____ Task inputs
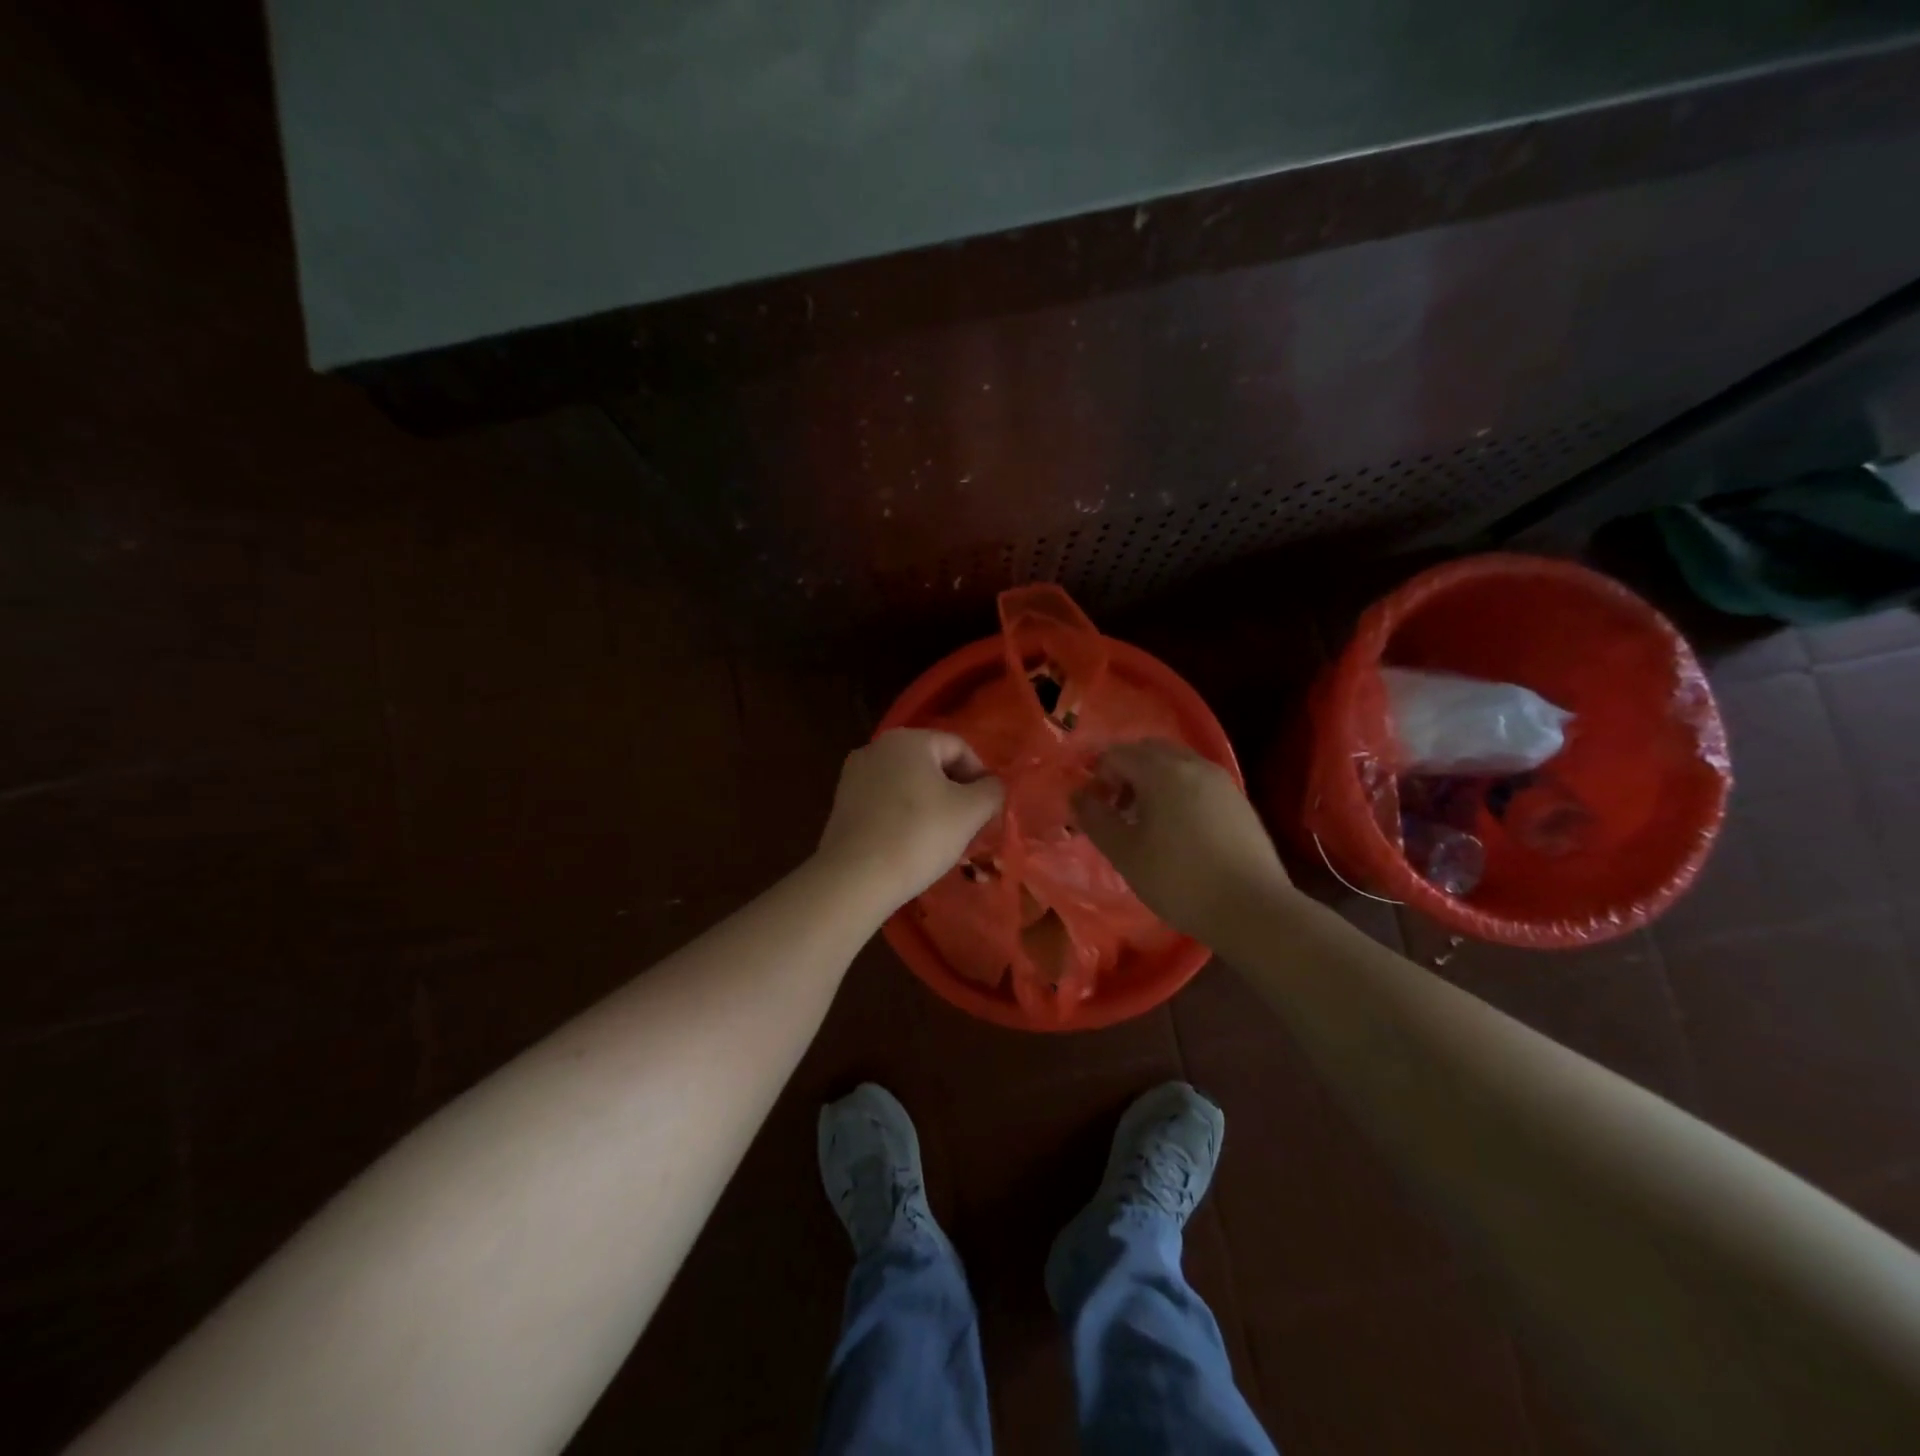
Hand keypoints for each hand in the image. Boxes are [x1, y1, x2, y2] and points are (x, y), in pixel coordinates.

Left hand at [816, 729, 1005, 910]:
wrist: (855, 877)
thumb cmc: (919, 835)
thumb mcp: (971, 811)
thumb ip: (992, 791)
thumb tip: (992, 786)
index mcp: (908, 739)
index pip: (959, 748)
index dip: (980, 777)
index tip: (988, 810)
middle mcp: (877, 747)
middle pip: (931, 764)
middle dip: (954, 792)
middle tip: (968, 826)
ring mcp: (854, 775)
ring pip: (907, 784)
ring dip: (930, 805)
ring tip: (940, 839)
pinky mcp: (842, 804)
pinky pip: (885, 802)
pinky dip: (903, 817)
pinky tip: (910, 845)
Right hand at [1071, 739, 1292, 939]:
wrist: (1252, 908)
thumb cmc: (1179, 880)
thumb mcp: (1125, 853)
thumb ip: (1095, 818)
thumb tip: (1077, 795)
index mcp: (1161, 771)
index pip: (1116, 754)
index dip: (1097, 775)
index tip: (1094, 807)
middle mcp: (1193, 764)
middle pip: (1148, 750)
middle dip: (1125, 771)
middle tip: (1116, 808)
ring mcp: (1220, 780)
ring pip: (1175, 763)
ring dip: (1152, 780)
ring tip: (1146, 820)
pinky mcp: (1238, 800)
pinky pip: (1197, 780)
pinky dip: (1178, 790)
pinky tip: (1178, 828)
________
→ Work order:
Pull out every line in the data above that has the word "pinky".

→ Answer to the problem:
pinky mcp: (842, 804)
pinky pip: (885, 802)
pinky dip: (903, 817)
pinky tip: (910, 845)
pinky mcp: (1238, 800)
pinky pip: (1197, 780)
pinky dip: (1178, 790)
pinky tip: (1178, 828)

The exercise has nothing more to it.